## YOUR INSTRUCTIONS
Check which lines in the records hold "format" and report how many there are, with no other text.

___ DATASET CONTENT

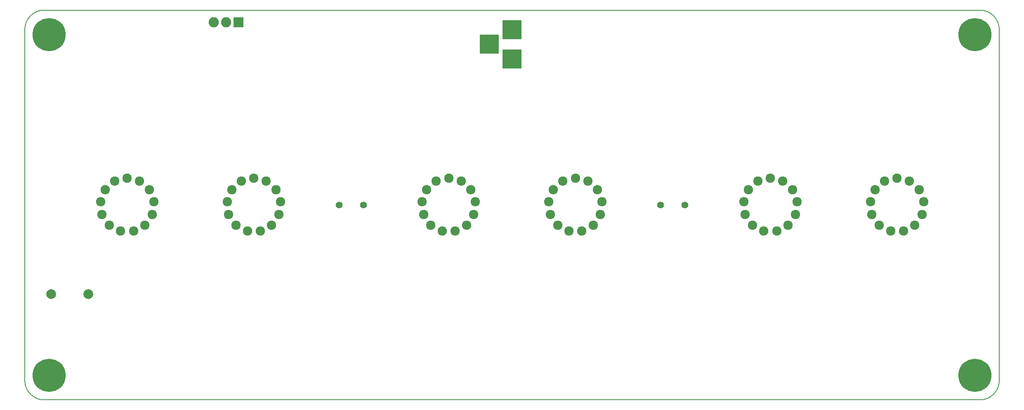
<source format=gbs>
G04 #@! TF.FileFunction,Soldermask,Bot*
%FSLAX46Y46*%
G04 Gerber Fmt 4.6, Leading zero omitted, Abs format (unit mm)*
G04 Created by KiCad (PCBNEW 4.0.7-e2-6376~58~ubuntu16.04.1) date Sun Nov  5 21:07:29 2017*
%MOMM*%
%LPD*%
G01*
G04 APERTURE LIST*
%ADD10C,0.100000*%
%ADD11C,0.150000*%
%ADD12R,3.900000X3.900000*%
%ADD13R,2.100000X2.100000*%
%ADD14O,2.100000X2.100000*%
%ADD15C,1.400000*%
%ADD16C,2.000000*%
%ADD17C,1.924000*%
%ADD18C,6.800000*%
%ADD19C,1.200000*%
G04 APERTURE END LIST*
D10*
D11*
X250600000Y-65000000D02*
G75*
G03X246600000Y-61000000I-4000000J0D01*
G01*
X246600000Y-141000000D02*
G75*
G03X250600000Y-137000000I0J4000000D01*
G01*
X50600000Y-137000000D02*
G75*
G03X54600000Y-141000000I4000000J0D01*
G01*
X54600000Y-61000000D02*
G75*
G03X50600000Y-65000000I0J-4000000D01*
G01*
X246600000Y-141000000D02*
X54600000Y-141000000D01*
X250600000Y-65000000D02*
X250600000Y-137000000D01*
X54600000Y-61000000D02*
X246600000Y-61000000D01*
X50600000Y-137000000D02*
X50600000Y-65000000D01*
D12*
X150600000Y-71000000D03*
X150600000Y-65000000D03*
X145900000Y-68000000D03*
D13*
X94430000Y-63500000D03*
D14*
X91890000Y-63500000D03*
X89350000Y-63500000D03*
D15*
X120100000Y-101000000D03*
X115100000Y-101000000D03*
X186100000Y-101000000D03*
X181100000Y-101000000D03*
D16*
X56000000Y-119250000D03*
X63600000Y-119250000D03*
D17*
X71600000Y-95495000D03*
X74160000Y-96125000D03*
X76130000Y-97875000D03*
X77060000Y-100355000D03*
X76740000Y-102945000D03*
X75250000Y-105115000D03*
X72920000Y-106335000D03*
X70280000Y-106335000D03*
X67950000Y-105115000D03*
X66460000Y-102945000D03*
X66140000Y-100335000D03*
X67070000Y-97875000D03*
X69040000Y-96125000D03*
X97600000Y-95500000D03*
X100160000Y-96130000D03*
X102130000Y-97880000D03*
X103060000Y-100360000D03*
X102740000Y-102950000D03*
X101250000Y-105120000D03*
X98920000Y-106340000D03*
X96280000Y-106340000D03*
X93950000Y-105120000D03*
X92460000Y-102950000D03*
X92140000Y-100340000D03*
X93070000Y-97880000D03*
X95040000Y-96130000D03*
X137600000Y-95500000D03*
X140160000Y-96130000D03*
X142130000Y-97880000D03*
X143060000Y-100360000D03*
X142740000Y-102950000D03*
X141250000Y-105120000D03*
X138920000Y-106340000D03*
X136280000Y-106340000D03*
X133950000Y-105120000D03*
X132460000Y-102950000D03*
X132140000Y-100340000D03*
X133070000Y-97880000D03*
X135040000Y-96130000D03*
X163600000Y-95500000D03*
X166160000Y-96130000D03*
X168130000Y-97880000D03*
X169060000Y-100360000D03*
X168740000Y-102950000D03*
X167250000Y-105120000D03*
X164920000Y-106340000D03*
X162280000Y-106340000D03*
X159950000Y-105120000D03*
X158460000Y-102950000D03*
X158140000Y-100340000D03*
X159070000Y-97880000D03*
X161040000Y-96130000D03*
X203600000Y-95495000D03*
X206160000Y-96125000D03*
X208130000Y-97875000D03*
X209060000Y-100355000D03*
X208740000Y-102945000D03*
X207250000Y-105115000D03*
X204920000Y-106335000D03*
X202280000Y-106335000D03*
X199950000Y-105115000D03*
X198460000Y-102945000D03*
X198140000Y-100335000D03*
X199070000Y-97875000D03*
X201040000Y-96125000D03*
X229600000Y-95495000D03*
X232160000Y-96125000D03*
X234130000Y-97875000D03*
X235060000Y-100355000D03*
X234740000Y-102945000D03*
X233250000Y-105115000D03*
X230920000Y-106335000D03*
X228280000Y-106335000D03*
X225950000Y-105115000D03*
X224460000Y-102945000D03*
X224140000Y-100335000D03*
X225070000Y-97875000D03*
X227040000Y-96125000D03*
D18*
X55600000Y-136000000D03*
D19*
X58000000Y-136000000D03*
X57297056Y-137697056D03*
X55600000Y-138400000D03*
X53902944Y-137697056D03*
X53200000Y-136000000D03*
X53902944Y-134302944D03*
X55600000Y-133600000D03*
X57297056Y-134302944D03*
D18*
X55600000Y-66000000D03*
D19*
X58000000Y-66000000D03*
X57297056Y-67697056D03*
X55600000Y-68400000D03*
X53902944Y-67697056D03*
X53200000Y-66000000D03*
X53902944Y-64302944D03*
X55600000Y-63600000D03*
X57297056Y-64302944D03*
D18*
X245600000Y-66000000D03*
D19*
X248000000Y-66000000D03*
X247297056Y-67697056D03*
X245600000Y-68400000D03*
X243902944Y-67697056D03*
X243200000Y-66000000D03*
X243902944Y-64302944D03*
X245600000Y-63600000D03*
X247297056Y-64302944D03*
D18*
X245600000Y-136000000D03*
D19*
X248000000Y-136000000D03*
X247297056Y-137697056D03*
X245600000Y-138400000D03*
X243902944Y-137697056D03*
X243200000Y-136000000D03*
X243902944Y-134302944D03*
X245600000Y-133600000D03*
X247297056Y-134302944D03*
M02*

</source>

______

## WRITTEN SOLUTION
2